The company reports that GAITRite walkways and modular systems have been cited in many peer-reviewed publications worldwide, across multiple disciplines that include geriatrics, neurology, orthopedics, orthotics, prosthetics, pediatrics, physiotherapy, and rehabilitation, from educational and research institutes to hospital and other clinical settings. GAITRite walkways and modular systems are reported to have been widely used in 54 countries for the past 26 years.

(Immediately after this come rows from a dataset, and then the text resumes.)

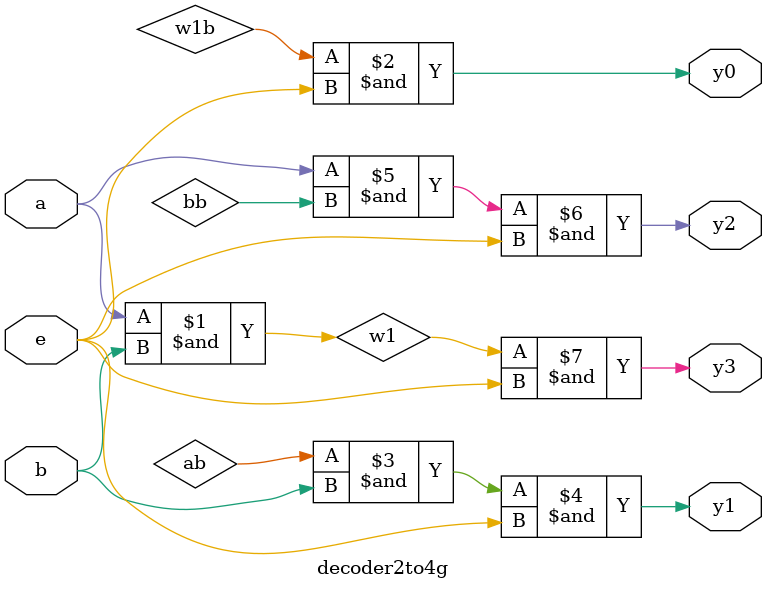
<source format=v>
module decoder2to4(y0,y1,y2,y3,a,b,e);
output y0,y1,y2,y3;
input a,b,e;
wire y0,y1,y2,y3;
wire w1;
and(w1,a,b);
assign y0 = (~(w1))& e;
assign y1 = (~a) & b & e;
assign y2 = (a) & (~b) & e;
assign y3 = (w1) & e;
endmodule

//2to4 decoder gate level design
module decoder2to4g(y0,y1,y2,y3,a,b,e);
output y0,y1,y2,y3;
input a,b,e;
wire y0,y1,y2,y3;
wire w1,w1b,ab,bb;
and(w1,a,b);
and(y0,w1b,e);
and(y1,ab,b,e);
and(y2,a,bb,e);
and(y3,w1,e);
endmodule



</source>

The Strideway is a modular system from Tekscan, South Boston, Mass, that calculates spatial, temporal, and kinetic parameters essential for a comprehensive gait analysis. The system is engineered so that data is presented in easy-to-understand tables and graphs for quick comparison of patient progress between visits. Symmetry tables can provide quick insights into differences between left and right sides, a key indicator in the rehabilitation process. The pressure data provided by the Strideway is useful to identify asymmetries, potential problem areas, pain points, or areas of ulceration.

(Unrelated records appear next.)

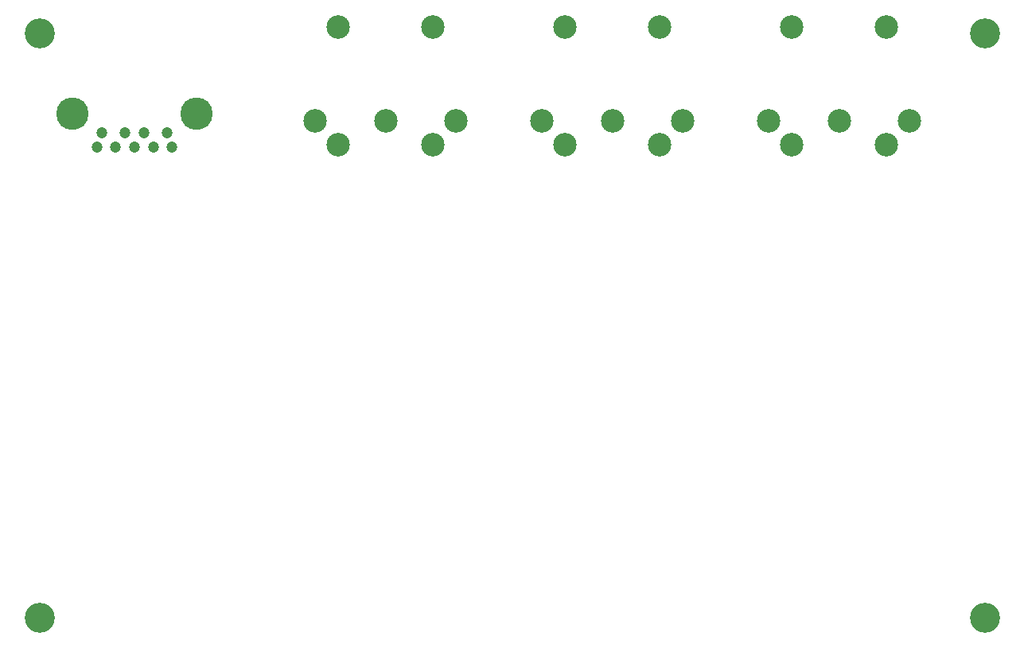
<source format=gbr>
%TF.GenerationSoftware,KiCad,Pcbnew,(5.1.10)-1*%
%TF.CreationDate,2021-07-12T22:11:48+02:00*%
%TF.ProjectId,mister-midi-pcb,6d697374-6572-42d6-9d69-64692d706362,rev?*%
%TF.SameCoordinates,Original*%
%TF.FileFunction,Soldermask,Bot*%
%TF.FilePolarity,Negative*%
%FSLAX46Y46*%
G04 Gerber Fmt 4.6, Leading zero omitted, Abs format (unit mm)*
G04 Created by KiCad (PCBNEW (5.1.10)-1) date 2021-07-12 22:11:48*
%MOMM*%
%LPD*%
G01*
G04 APERTURE LIST*
%ADD10C,3.200000*%
%ADD11C,3.450000*%
%ADD12C,1.200000*%
%ADD13C,2.500000*%
G04 APERTURE END LIST*
D10*
%TO.C,REF\u002A\u002A*%
X164719000Y-79375000D03*
%TD*%
%TO.C,REF\u002A\u002A*%
X164719000Y-141605000D03*
%TD*%
%TO.C,REF\u002A\u002A*%
X64135000Y-141605000D03*
%TD*%
%TO.C,REF\u002A\u002A*%
X64135000Y-79375000D03*
%TD*%
D11*
%TO.C,J2*%
X67679400Y-87992200D03*
X80819400Y-87992200D03*
D12*
X78249400Y-91492200D03*
X76249400Y-91492200D03*
X74249400Y-91492200D03*
X72249400Y-91492200D03*
X70249400Y-91492200D03*
X70749400Y-89992200D03*
X73249400Y-89992200D03*
X75249400Y-89992200D03*
X77749400Y-89992200D03*
%TD*%
D13*
%TO.C,J1*%
X108465000Y-88725000D03*
X95965000Y-91225000D03*
X100965000Y-88725000D03*
X93465000Y-88725000D03*
X105965000Y-91225000D03*
X95965000Y-78725000D03*
X105965000Y-78725000D03*
%TD*%
%TO.C,J3*%
X130095000Y-78725000D03*
X120095000Y-78725000D03*
X130095000Y-91225000D03*
X117595000Y-88725000D03*
X125095000Y-88725000D03*
X120095000Y-91225000D03*
X132595000Y-88725000D03*
%TD*%
%TO.C,J4*%
X156725000Y-88725000D03*
X144225000Y-91225000D03*
X149225000Y-88725000D03*
X141725000Y-88725000D03*
X154225000Y-91225000D03*
X144225000Y-78725000D03*
X154225000Y-78725000D03*
%TD*%
M02*

</source>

With a smooth, flush surface, the Strideway is designed to be ideal for patients of all ages, and its width can easily accommodate individuals who use walking aids. The Strideway is a tile-based system, built to be quickly assembled and disassembled for greater mobility. It is available in multiple lengths and provides flexibility to add or subtract length at any time. This design allows for reduction or expansion based on need, and greater capabilities with a longer walkway.
With a quick set-up time, full data collection can be completed in minutes. A downloadable data sheet on the company’s website shares extensive details about platform dimensions and technical specifications.

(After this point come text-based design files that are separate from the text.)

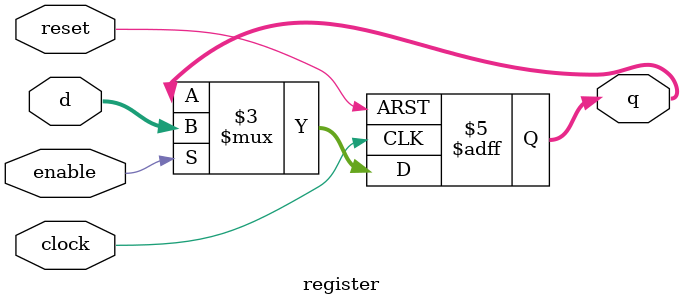
<source format=v>
`timescale 1ns / 1ps

`ifndef _register
`define _register
module register(clock, reset, enable, d, q);

parameter WIDTH = 8 ;
parameter RESET = 0 ;

input clock;
input reset;
input enable;
input [WIDTH-1:0] d;
output reg [WIDTH-1:0] q;
initial q = RESET;

always @(negedge clock, posedge reset)
begin
	if(reset)
		q <= RESET;
	else if(enable)
		q <= d;
end
endmodule
`endif

</source>
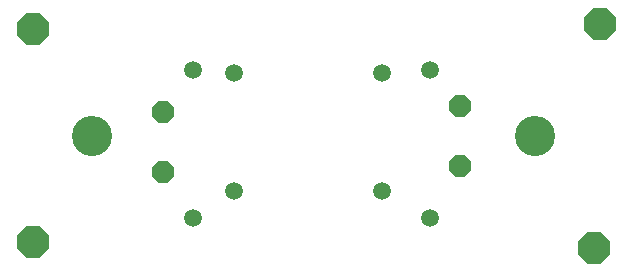
<source format=gts>
G75*
%MOIN*%
%OFA0B0*%
%FSLAX25Y25*%
%IPPOS*%
%LPD*%
%AMOC8*
5,1,8,0,0,1.08239X$1,22.5*
%
%ADD10C,0.13398*%
%ADD11C,0.05950*%
%ADD12OC8,0.07100*%
%ADD13OC8,0.10800*%
D10*
X0030528Y0046276D03*
X0178165Y0046276D03*
D11*
X0143441Y0068205D03*
X0127260Y0067299D03*
X0078047Y0067299D03*
X0064307Y0068205D03*
X0078047Y0027929D03*
X0064307Y0018992D03*
X0127260Y0027929D03*
X0143441Y0018992D03*
D12*
X0153362Y0036039D03*
X0153362Y0056039D03*
X0054150Y0054307D03*
X0054150Y0034307D03*
D13*
X0010843Y0010843D03*
X0010843Y0081709D03*
X0197850Y0008874D03*
X0199819Y0083677D03*
M02*

</source>
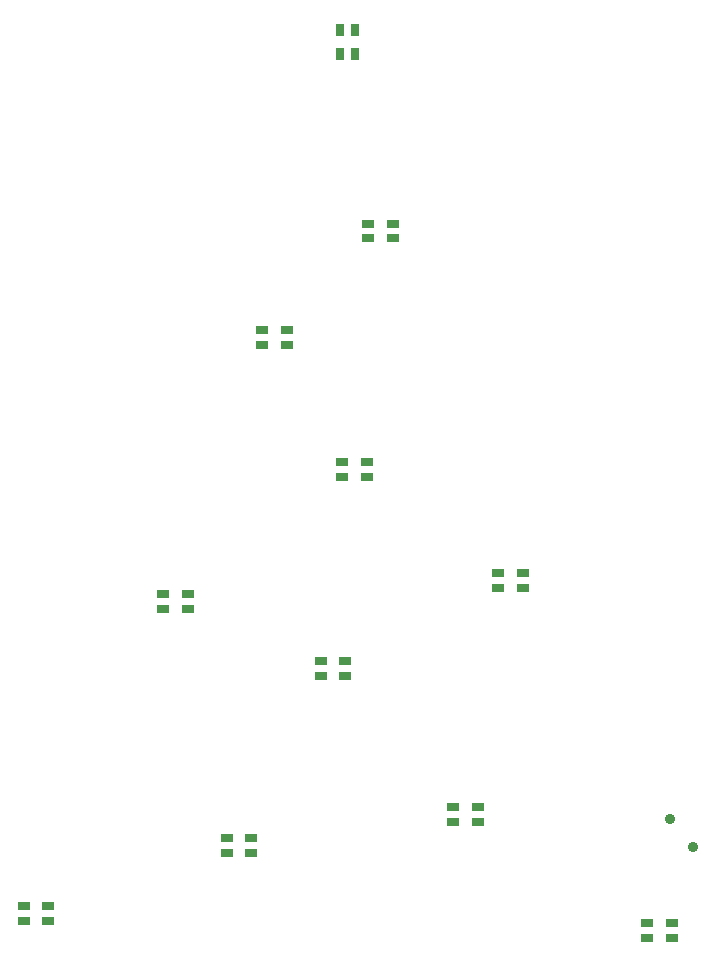
<source format=gbr>
%TF.GenerationSoftware,KiCad,Pcbnew,(6.0.1)*%
%TF.CreationDate,2022-03-01T19:51:56+01:00*%
%TF.ProjectId,LEDChristmasTree-2022,4c454443-6872-4697-9374-6d6173547265,rev?*%
%TF.SameCoordinates,Original*%
%TF.FileFunction,Soldermask,Top*%
%TF.FilePolarity,Negative*%
%FSLAX46Y46*%
G04 Gerber Fmt 4.6, Leading zero omitted, Abs format (unit mm)*
G04 Created by KiCad (PCBNEW (6.0.1)) date 2022-03-01 19:51:56*
%MOMM*%
%LPD*%
G01*
G04 APERTURE LIST*
%ADD10R,1.100000X0.750000*%
%ADD11R,0.750000X1.100000*%
%ADD12C,0.900000*%
G04 APERTURE END LIST*
D10*
%TO.C,D6*%
X145350000Y-66775000D03*
X145350000Y-68025000D03*
X147450000Y-66775000D03*
X147450000Y-68025000D03*
%TD*%
%TO.C,D8*%
X156350000Y-97625000D03*
X156350000Y-96375000D03*
X158450000Y-97625000D03*
X158450000Y-96375000D03*
%TD*%
%TO.C,D5*%
X154650000Y-117425000D03*
X154650000Y-116175000D03*
X152550000Y-117425000D03*
X152550000Y-116175000D03*
%TD*%
%TO.C,D3*%
X135450000Y-118775000D03*
X135450000Y-120025000D03*
X133350000Y-120025000D03*
X133350000Y-118775000D03*
%TD*%
%TO.C,D10*%
X127950000Y-99425000D03*
X127950000Y-98175000D03*
X130050000Y-99425000D03*
X130050000Y-98175000D03*
%TD*%
%TO.C,D11*%
X136350000Y-77025000D03*
X136350000Y-75775000D03*
X138450000Y-75775000D03*
X138450000Y-77025000D03*
%TD*%
%TO.C,D7*%
X168950000Y-125975000D03*
X168950000Y-127225000D03*
X171050000Y-125975000D03*
X171050000Y-127225000D03*
%TD*%
%TO.C,D1*%
X143400000Y-103800000D03*
X143400000Y-105050000D03*
X141300000Y-103800000D03*
X141300000Y-105050000D03*
%TD*%
%TO.C,D4*%
X145250000Y-86975000D03*
X145250000Y-88225000D03*
X143150000Y-86975000D03*
X143150000Y-88225000D03*
%TD*%
%TO.C,D2*%
X118250000Y-125825000D03*
X118250000Y-124575000D03*
X116150000Y-124575000D03*
X116150000Y-125825000D03*
%TD*%
D11*
%TO.C,D9*%
X144225000Y-52450000D03*
X142975000Y-52450000D03*
X142975000Y-50350000D03*
X144225000Y-50350000D03*
%TD*%
D12*
%TO.C,SW1*%
X172800439Y-119558043D03*
X170912478Y-117226605D03*
%TD*%
M02*

</source>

Michael Rowling, COO of ProtoKinetics LLC, Havertown, Pa, reportedly is credited by some in the rehab industry with putting gaitmat technology on the map. According to Jacquelyn Perry, MD, one of Rowling’s mentors described as a “pillar of clinical gait analysis”: “the wide range of initial disability following an acute stroke and the seeming inconsistency of recovery, …, continue to challenge therapeutic planning.”1
Clinical scales have predictive value in assessment of walking potential at an early recovery state. However, the sensitivity of these clinical measures is questioned for more advanced stages of recovery.2 More valid and reliable measures are essential to evaluate the many walking and balance strategies acquired by patients.
The Zeno Walkway from ProtoKinetics has a wide surface that allows for the capture of assistive device performance in addition to the loading patterns of the patient’s footsteps. PKMAS software automatically eliminates walker tracks, while expertly identifying overlapping steps, which is crucial for implementation in clinical care.
ProtoKinetics is reported to consistently review updates in the literature for valuable measures and protocols that will improve data output and interpretability. Recent implementation of the enhanced GVI3 and automated Four Square Step Test are just two examples of rehabilitation-related outcomes which may assist in clinical decisions about balance control to plan therapy and discharge from the hospital.
1. Perry J, Burnfield J. Gait Analysis: Normal and Pathological Function. 2nd ed. Thorofare: Slack Incorporated; 2010.
2. Richards CL, Olney SJ. Hemiparetic gait following stroke. Part II: Recovery and physical therapy. Gait & Posture. 1996;4(2):149-162.
3. Gouelle A, Rennie L, Clark DJ, Mégrot F, Balasubramanian CK. Addressing limitations of the Gait Variability Index to enhance its applicability: The enhanced GVI (EGVI). PLoS ONE. 2018;13(6):e0198267.